● **SELECTED EXTRACT**
Simple Twist of Fate

One of my best friends from college visited for a couple days and stayed at my house this past week. He is an extremely gifted musician and was picking away and singing Bob Dylan's 'Simple Twist of Fate' after we finished eating dinner.

Now, I know plenty of Dylan's songs, and like quite a few, but I wouldn't classify myself as a Dylan disciple by any means. I had never heard 'Simple Twist of Fate' before.

It was a poignant choice, and most would say astoundingly ironic, as it could be a gigantic twist of fate he was even at my house. But most would be wrong.

As my friend kept playing his guitar, I stopped marveling at his chord changes and the easiness of his voice. I found myself just listening and thinking. Like a great actor gives you a timeout from life bringing you inside the story, a great musician does the same thing. My friend looked truly relaxed playing music and I was ecstatic he was, but the timeout from life will soon be finished and what will fate have in store when his visit is over?

Bob Dylan's 'Simple Twist of Fate' is a relatable story for most of us, even more than you may think.

In the last verse, Dylan wrote, 'I lost the ring. She was born in spring, but I was born too late. Blame it on a simple twist of fate.'

On the surface, it's a simple story of a chance meeting between a man and a woman and their one night spent together. We are left to ponder the 'what if's' in our own psyche; the hundreds of different paths we can choose each day determining a different outcome.

● **SUPPLIED DATA**
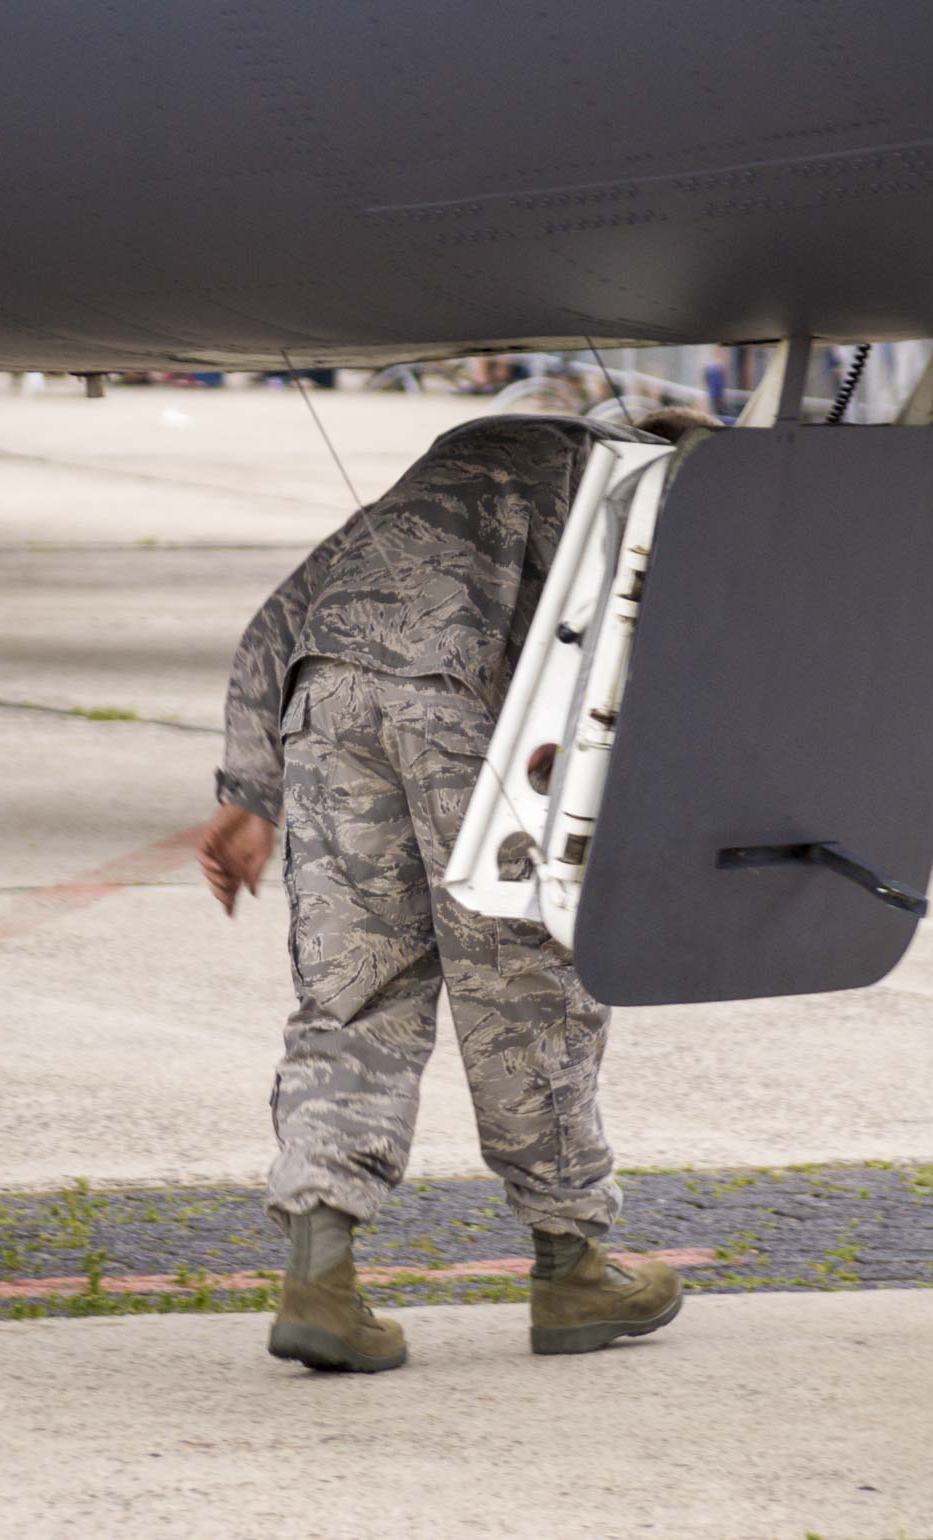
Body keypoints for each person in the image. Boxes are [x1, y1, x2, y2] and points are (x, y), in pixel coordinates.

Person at [197, 409, 712, 1372]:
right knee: (524, 987)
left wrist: (249, 793)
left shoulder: (463, 464)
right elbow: (638, 673)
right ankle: (571, 1268)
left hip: (328, 694)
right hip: (465, 704)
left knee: (354, 991)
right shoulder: (644, 491)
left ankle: (320, 1277)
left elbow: (273, 625)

● **PROBLEM TO SOLVE**
In the essay on "Simple Twist of Fate," transcribe the part that opens with the words containing "In the last" and closes with "a different outcome.". The material above is separate from the essay on "Simple Twist of Fate."

● **OUTPUT FOR THIS TASK**
In the last verse, Dylan wrote, 'I lost the ring. She was born in spring, but I was born too late. Blame it on a simple twist of fate.'

On the surface, it's a simple story of a chance meeting between a man and a woman and their one night spent together. We are left to ponder the 'what if's' in our own psyche; the hundreds of different paths we can choose each day determining a different outcome.